It's Like Déjà Vu All Over Again
"You could probably waste an entire day on the preceding links alone. But why take chances? We also give you Paul Snively..." — John Wiseman, lemonodor
TransWarp is a general purpose Aspect-Oriented Programming, Generative Programming, and CASE toolkit for Python. [Lambda the Ultimate]
This all sounds like patching the seriously flawed OOP model. Don't get me wrong. OOP is brilliant, 20 years ago; a factor 2^(-20/1.5) of today's memory and speed. But the model is so counterintuitive in various ways. One problem is that classes are ability-based. It lists all the things the object can contain, and what it can do. This is not so in the real world, where classes are restriction-based. F.e. a real-life car class says that a car is motorised, has more than 2 wheels and some other things. It specifically does not mention a color. This does not mean a car doesn't have a color, just that it isn't restricted. Yet most xml schema languages have chosen to copy the OOP model and don't allow other elements by default. As if it is possible to know in advance what there is to say about an object. (Try listing everyting there is to say about a human being.)

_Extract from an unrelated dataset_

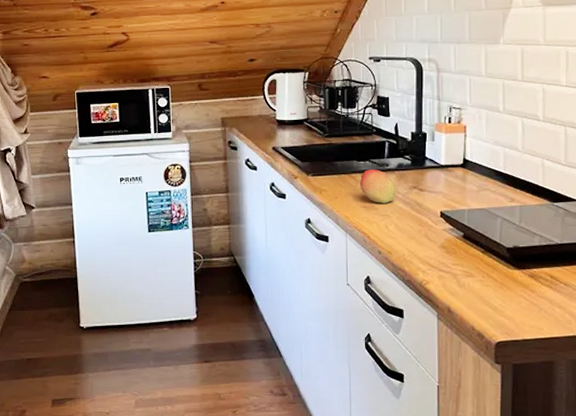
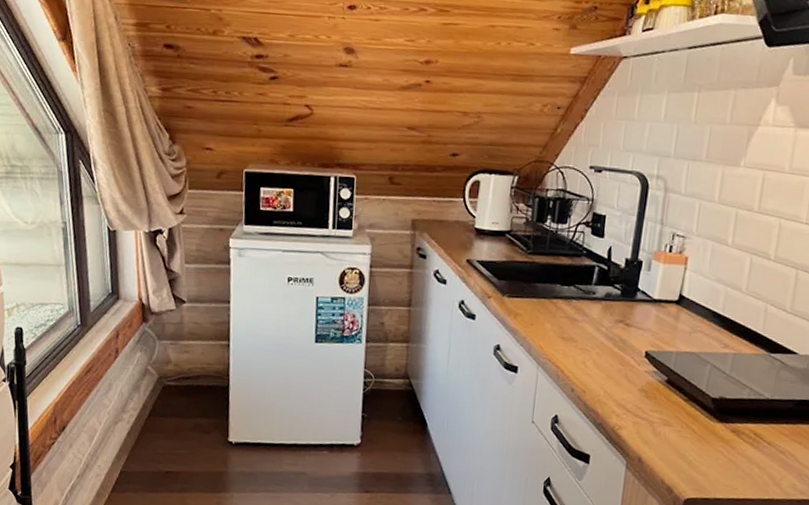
fruit: present [360,169,396,203] -> none [560,296,601,336]

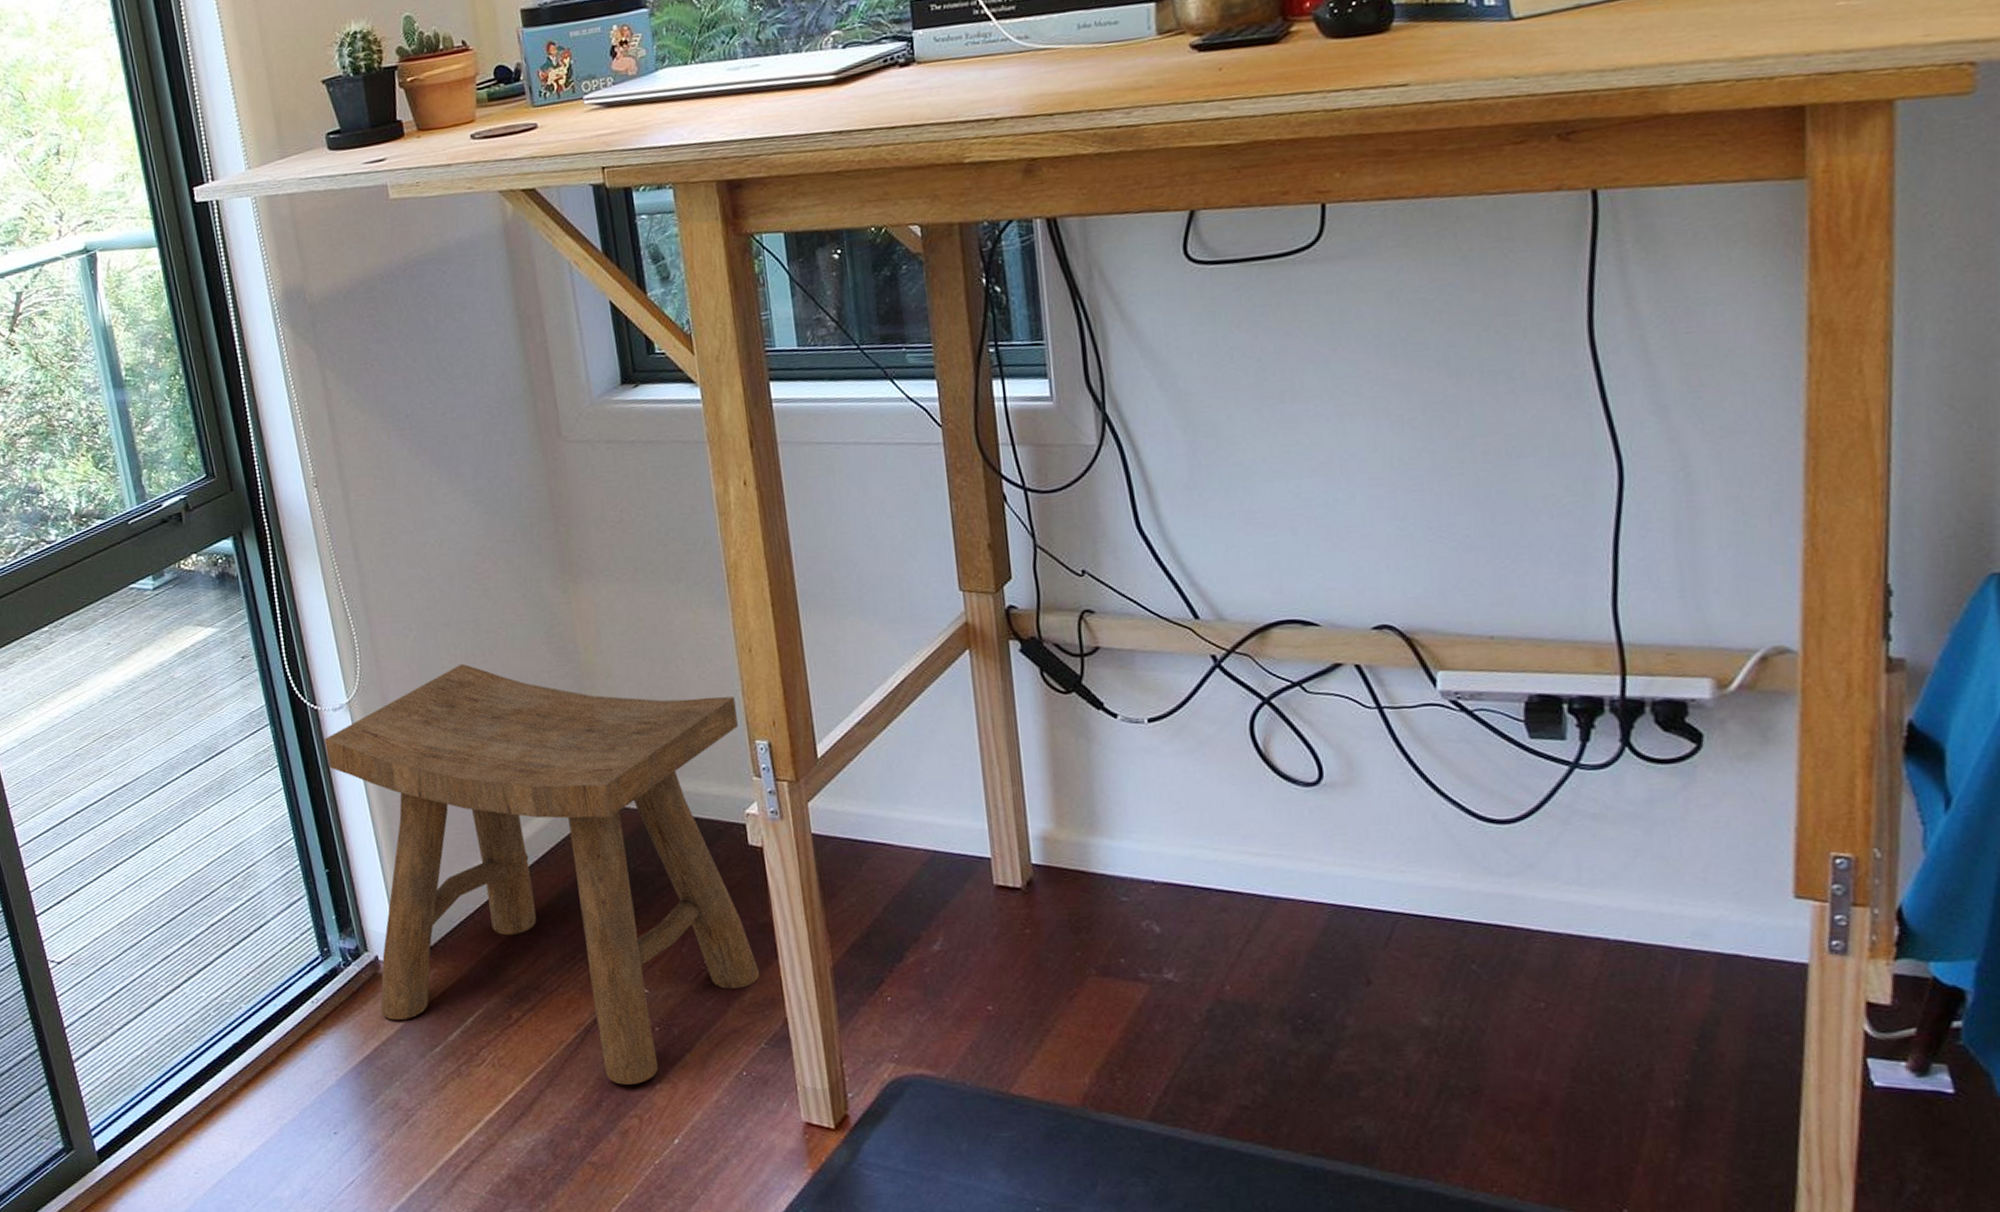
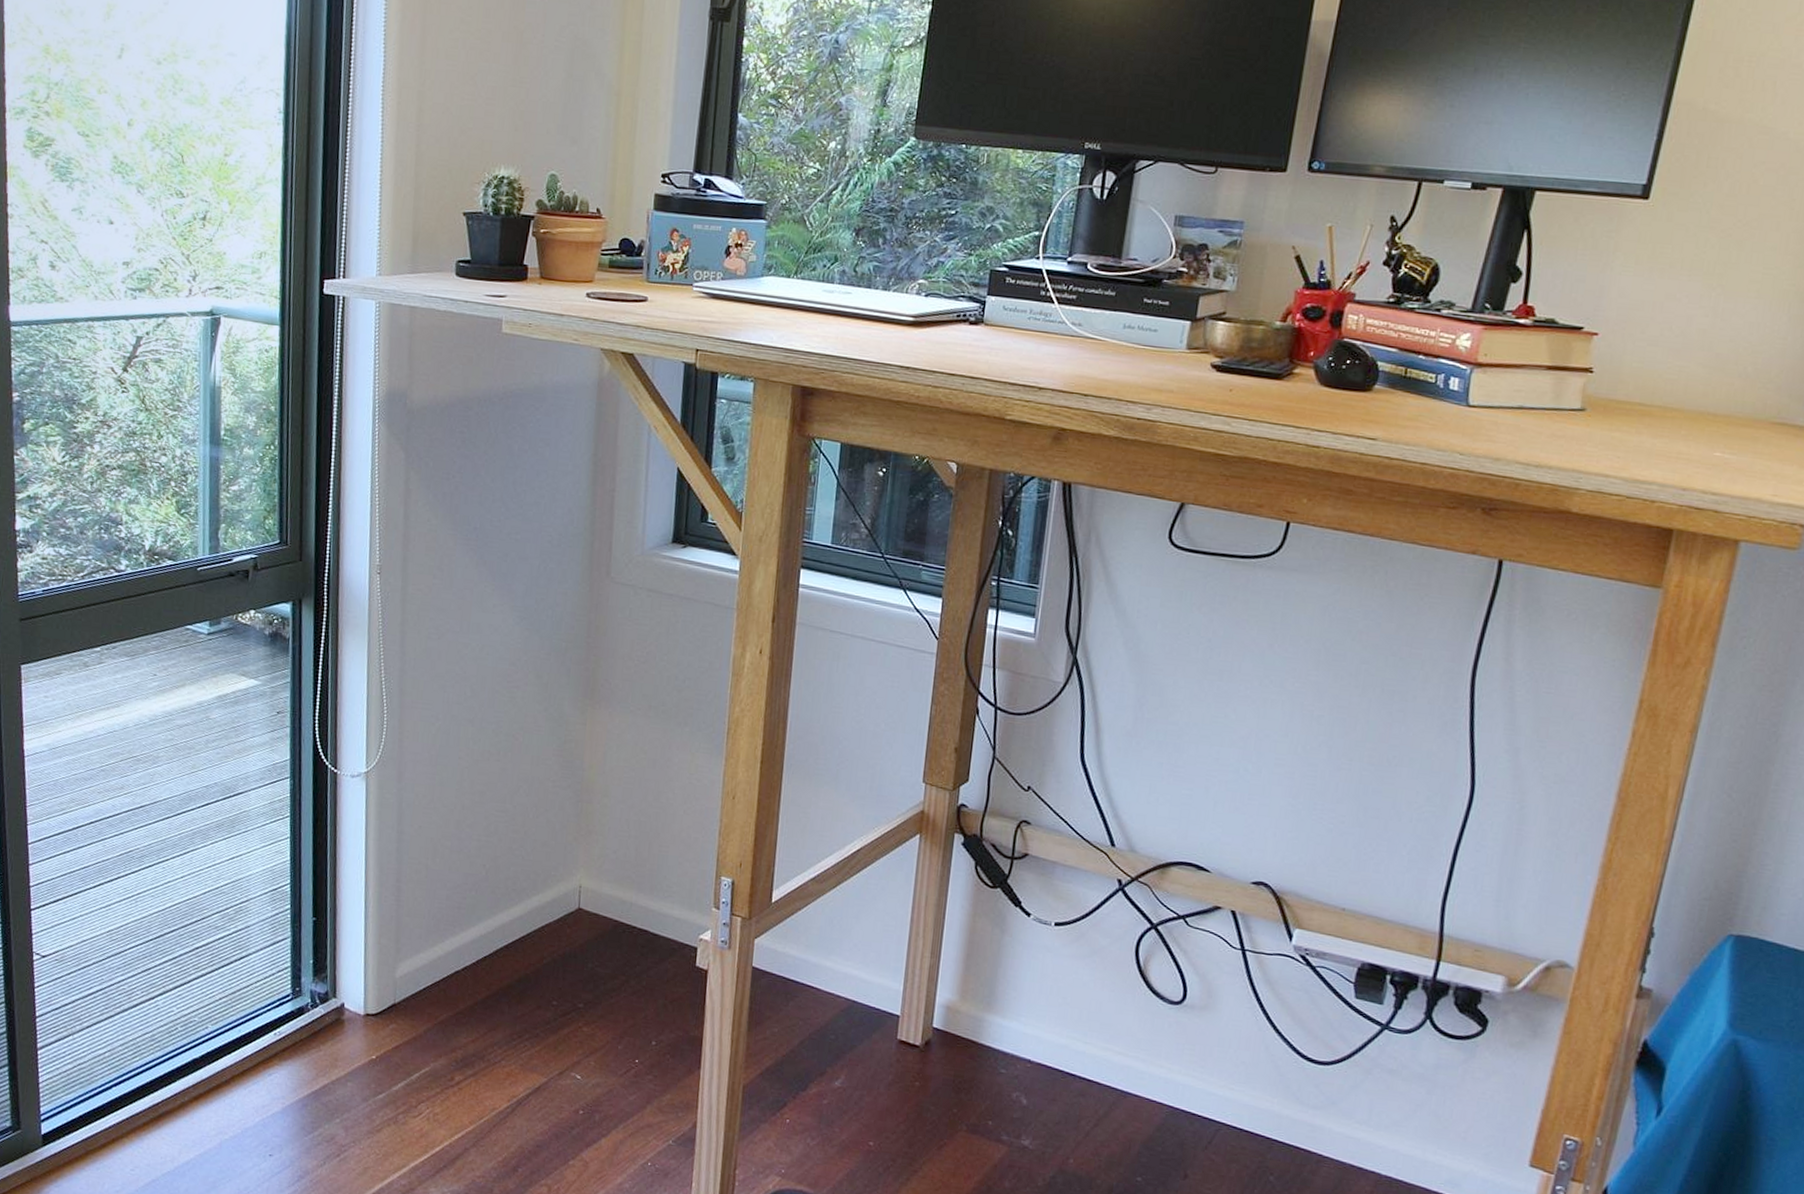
stool: present [324,663,760,1085] -> none [336,758,711,1158]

The model isn't necessarily flawed. Whether you believe it is—and in particular, whether you believe it is along the specific dimension the above author indicates—depends highly upon whether you're attempting to adopt open- or closed-world semantics. Frame-based knowledge representation systems grapple with the same issues and, while they strongly resemble object-oriented programming systems, they sometimes have surprising features for addressing the specific issue of "what if I want to attach a new property to this object?" or, harder still, "what if I no longer want this object to have this property?" See LOOM and PowerLOOM, the CLASSIC family of knowledge representation systems, or FramerD to see how they deal with the issue.